The task> Reproduce the text of the listing below word for word, line for line, leaving out the pictures.

§

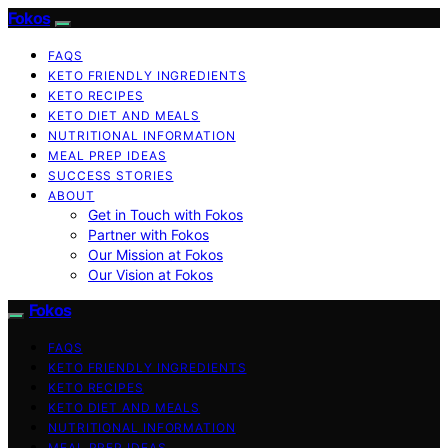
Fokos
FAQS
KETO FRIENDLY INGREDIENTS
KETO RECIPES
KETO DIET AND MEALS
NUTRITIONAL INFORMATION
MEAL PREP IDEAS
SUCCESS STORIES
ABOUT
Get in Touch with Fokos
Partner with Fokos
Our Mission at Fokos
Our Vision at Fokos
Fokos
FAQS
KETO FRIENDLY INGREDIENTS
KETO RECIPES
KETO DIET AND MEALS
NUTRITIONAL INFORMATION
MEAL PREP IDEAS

§

Written response>
Fokos
FAQS
KETO FRIENDLY INGREDIENTS
KETO RECIPES
KETO DIET AND MEALS
NUTRITIONAL INFORMATION
MEAL PREP IDEAS
SUCCESS STORIES
ABOUT
Get in Touch with Fokos
Partner with Fokos
Our Mission at Fokos
Our Vision at Fokos
Fokos
FAQS
KETO FRIENDLY INGREDIENTS
KETO RECIPES
KETO DIET AND MEALS
NUTRITIONAL INFORMATION
MEAL PREP IDEAS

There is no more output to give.